Complex domestic violence law left victim exposed
NASHUA — Last Friday, Kaylee Solano drove to Derry District Court to seek a restraining order because she believed her former boyfriend was capable of violence. The request was denied. Three days later, she found herself at gunpoint in a Nashua motel room — a horrific validation of mounting fear.
The administrative judge for the New Hampshire Circuit Courts admits that it is difficult trying to decide whether to authorize a domestic violence petition, but maintains that judges are trained to decipher the documents and make the best decisions possible.
“I have been a judge since 1985, and my experience is that domestic violence issues, stalking issues and matters involving children are all taken seriously, and that judges are trained to make sure they sit down and read through the petitions carefully,” said Judge Edwin Kelly.

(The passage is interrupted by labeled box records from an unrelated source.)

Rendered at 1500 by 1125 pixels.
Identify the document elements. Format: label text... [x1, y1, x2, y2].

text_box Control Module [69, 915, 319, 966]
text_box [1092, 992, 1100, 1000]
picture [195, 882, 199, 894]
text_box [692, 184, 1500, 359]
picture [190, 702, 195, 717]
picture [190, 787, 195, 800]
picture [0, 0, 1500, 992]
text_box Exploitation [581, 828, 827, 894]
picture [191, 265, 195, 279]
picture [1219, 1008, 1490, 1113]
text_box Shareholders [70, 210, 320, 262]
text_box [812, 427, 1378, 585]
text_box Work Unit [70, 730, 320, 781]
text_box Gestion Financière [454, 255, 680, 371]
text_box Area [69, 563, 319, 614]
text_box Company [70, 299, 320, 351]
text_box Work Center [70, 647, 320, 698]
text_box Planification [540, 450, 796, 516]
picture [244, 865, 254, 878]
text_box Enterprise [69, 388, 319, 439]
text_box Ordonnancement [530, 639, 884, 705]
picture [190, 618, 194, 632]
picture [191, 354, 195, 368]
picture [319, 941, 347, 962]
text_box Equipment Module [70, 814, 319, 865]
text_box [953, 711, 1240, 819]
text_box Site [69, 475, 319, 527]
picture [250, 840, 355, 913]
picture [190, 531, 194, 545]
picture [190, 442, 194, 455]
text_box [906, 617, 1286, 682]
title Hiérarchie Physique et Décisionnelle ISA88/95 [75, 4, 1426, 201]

Kelly would not comment specifically on the case involving Solano, 21, of Windham, whose restraining order request was denied by Judge Lucinda Sadler on Friday, the same day it was filed.
On Monday, Solano was allegedly abducted at gunpoint by her ex-boyfriend, Stanislav Osherov, 22, of Massachusetts, and taken to a Nashua motel, where she was allegedly tied up and sexually assaulted.
Sadler is not commenting on why she made her ruling in the case, but Kelly did answer some general questions about how domestic violence petitions are considered by courts.
“On a personal note, I think judges — none of them — ever want to see anything happen to someone,” said Kelly. “Each of us has a job to do, and we have to look at what the law says.”
Kelly stressed that he would not second guess Sadler’s decision, adding he was not at the Derry courthouse the day Sadler made her ruling.
Kelly acknowledges that domestic violence petitions are sometimes difficult to understand, and that he often retrieves a copy of the state statutes to review when making decisions on specific requests.
“I think that is standard in the state,” said Kelly. “These are all incredibly dangerous situations, potentially.”
“There are some statutes that tend to create confusion,” he said, stressing the domestic violence and stalking petitions are very similar.
There is a state coalition with local crisis centers around New Hampshire that have representatives available to help individuals at various courthouses when they are completing these forms, Kelly said.
Court clerks are also trained to point someone in the right direction and suggest which petition may be appropriate for different cases, he said.
Although Solano’s domestic violence petition was denied, she admits that a court clerk in Derry offered her a stalking petition to fill out as well. After the first restraining order was rejected, however, Solano said she already felt defeated and didn’t see a reason to fill out the similar paperwork.
Solano specifically mentioned in her petition that Osherov allegedly called her phone about 120 times in a three-day period, while also sending her more than 70 texts. She also mentioned a threat that Osherov allegedly made about posting derogatory comments onto her Facebook page, according to court documents.
Her petition that was denied last Friday and Judge Sadler stated in the ruling that the request “does not rise to level required by statute as to imminent threat,” according to court documents.
Kelly emphasized on Thursday that the domestic violence statutes are highly specific and that a credible threat must be made in order to grant a restraining order.
If a judge is not clear about something written in a petition, he or she is able to contact the petitioner and seek additional information that may not have been articulated in the written request, said Kelly.
“These cases, no matter when they come in, are handled immediately,” said Kelly. “It takes a priority in the court.”
Solano told the New Hampshire Union Leader this week that she knew her former boyfriend was going to hurt her eventually, and that her instincts prompted her to seek a restraining order last week. Solano says she is frustrated that the court system failed her after she tried to prevent her horrific experience earlier this week at Motel 6 in Nashua where Osherov engaged in a standoff with police for about 10 hours.
He is facing charges of kidnapping and felonious sexual assault for the incident.